[Sigia-l] Research and Search Results
Chris Chandler
chrischandler67 at earthlink.net
Thu Feb 13 14:25:59 EST 2003
Derek R wrote:
> Therefore, it only stands to reason (common-sense) that categories are
> more successful at producing tangible results.
Interesting.
> is that the presentation of 'category' is the language of the
> IA/Designer, whereas, the presentation of 'search' is the language of
> the user/person.
>
> This is the whole tamale I have recently been talking about -->
Unfortunately, your failure to make obvious distinctions, and your rather, uh, unique style to debate, is keeping that
tamale from being eaten and enjoyed.
Suppose I'm working on revitalizing a rather large but unsatisfying intranet. One of the first problems I spot is that
the "categories" that the navigation of the site is built upon are a mess.
Suppose I ask people from all the departments I can reach to brainstorm new categories and then perform a card sorting
exercise to develop a new multi-level navigation scheme.
Would you still say that these categories were in the language of the IA/Designer and not the users?
> - Categories present what *you think* the customer wants
> - Search presents what *the customer knows* they want
I don't think this is quite correct. I recently searched for "video camera" at Best Buys so yes, it's trivially true I
know I want a "video camera." However, it took me some time and effort to learn "what kind" of video recorder I wanted.
Luckily, many sites break their video camera selection into categories, so I can compare, say, all the digital video
cameras in an apples to apples way.
> Clearly -- search is what the customer asks for and categories are what
> the salesperson suggests.
Your rhetoric is getting ahead of you again. In some cases categories might be what you say they "are" but in other
cases your definition doesn't make sense. In my example before -- the 'category' of 'digital video cameras' is not a
suggestion by the sales team, it is a natural grouping of products based on certain attributes.
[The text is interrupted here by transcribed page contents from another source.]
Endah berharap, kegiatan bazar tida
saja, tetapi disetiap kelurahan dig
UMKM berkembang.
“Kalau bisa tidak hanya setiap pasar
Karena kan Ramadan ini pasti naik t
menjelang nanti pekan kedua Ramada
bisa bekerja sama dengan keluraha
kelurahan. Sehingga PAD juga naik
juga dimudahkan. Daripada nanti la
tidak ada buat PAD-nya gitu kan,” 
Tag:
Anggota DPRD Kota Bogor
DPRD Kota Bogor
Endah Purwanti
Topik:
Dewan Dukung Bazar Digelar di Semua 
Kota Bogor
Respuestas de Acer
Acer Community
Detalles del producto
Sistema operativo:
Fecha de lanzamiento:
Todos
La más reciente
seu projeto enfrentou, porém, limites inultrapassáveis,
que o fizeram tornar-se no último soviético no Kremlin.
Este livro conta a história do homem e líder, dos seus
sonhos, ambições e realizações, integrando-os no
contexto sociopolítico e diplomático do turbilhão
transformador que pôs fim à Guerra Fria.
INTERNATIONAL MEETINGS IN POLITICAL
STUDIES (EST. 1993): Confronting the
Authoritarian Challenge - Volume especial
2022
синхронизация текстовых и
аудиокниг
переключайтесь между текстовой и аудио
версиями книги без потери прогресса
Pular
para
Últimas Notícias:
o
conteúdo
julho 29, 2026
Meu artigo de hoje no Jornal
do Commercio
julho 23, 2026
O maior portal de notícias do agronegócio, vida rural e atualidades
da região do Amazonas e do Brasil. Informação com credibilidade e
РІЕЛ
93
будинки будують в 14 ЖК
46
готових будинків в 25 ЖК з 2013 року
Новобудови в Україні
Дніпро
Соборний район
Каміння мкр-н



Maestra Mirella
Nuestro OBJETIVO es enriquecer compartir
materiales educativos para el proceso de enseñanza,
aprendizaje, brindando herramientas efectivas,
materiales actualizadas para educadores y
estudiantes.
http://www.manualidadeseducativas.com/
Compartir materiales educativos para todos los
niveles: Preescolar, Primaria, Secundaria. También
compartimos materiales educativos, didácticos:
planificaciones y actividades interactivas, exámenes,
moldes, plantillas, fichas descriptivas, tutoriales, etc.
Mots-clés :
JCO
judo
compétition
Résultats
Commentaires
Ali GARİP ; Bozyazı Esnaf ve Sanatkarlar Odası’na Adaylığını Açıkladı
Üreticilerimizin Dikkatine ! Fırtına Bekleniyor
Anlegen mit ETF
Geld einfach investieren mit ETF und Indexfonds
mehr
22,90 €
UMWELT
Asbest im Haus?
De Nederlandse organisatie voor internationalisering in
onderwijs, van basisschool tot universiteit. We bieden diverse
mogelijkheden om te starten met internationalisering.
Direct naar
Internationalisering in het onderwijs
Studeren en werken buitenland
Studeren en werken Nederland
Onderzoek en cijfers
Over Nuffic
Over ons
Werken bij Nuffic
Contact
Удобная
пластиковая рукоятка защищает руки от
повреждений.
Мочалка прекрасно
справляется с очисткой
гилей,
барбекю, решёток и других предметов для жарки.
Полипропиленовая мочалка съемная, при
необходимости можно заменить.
>If you want to make money you'll stop
> marketing to the user (categories) and start selling to them instead
> (search):
Hmmm. Just because you have a philosophical/semantic position that you say is ignored by the UIE results doesn't mean
that you then get to ignore their results.
According to UIE's proprietary research, browsing using categories is successful twice as often as using search. Your
conclusion that "if you want to make money, you'll do it with search and not categories" flies in the face of these
results. And, as usual, your inflammatory rhetoric -- pro-eugenic? fascist?? who do you think you'll convince with that
kind of nonsense? -- undermines your otherwise thoughtful contribution.